### Assignment
Each line below must be reproduced exactly.

### Entries shown
*** Begin section ***
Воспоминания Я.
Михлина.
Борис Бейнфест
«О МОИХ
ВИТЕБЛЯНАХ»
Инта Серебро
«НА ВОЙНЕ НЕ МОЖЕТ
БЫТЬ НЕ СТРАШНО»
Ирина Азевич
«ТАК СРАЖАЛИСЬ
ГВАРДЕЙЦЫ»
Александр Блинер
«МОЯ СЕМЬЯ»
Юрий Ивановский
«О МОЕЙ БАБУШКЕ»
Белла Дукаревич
*** End section ***
### Task response
Воспоминания Я.
Михлина.
Борис Бейнфест
«О МОИХ
ВИТЕБЛЯНАХ»
Инта Серебро
«НА ВОЙНЕ НЕ МОЖЕТ
БЫТЬ НЕ СТРАШНО»
Ирина Азевич
«ТАК СРАЖАЛИСЬ
ГВАРДЕЙЦЫ»
Александр Блинер
«МОЯ СЕМЬЯ»
Юрий Ивановский
«О МОЕЙ БАБУШКЕ»
Белла Дукаревич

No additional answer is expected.